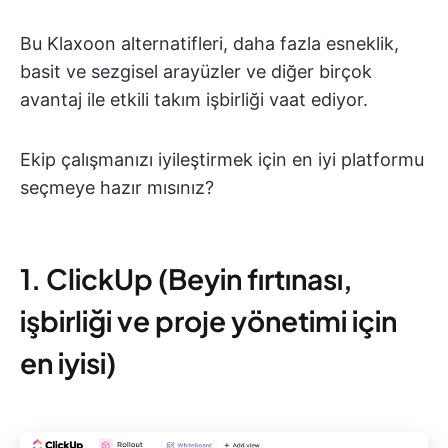
Bu Klaxoon alternatifleri, daha fazla esneklik,
basit ve sezgisel arayüzler ve diğer birçok
avantaj ile etkili takım işbirliği vaat ediyor.
Ekip çalışmanızı iyileştirmek için en iyi platformu
seçmeye hazır mısınız?
1. ClickUp (Beyin fırtınası,
işbirliği ve proje yönetimi için
en iyisi)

*****

> **What you have to do**
Every entry is to be reproduced word for word, and no image is carried over.

> **Output for this exercise**
Bu Klaxoon alternatifleri, daha fazla esneklik,
basit ve sezgisel arayüzler ve diğer birçok
avantaj ile etkili takım işbirliği vaat ediyor.
Ekip çalışmanızı iyileştirmek için en iyi platformu
seçmeye hazır mısınız?
1. ClickUp (Beyin fırtınası,
işbirliği ve proje yönetimi için
en iyisi)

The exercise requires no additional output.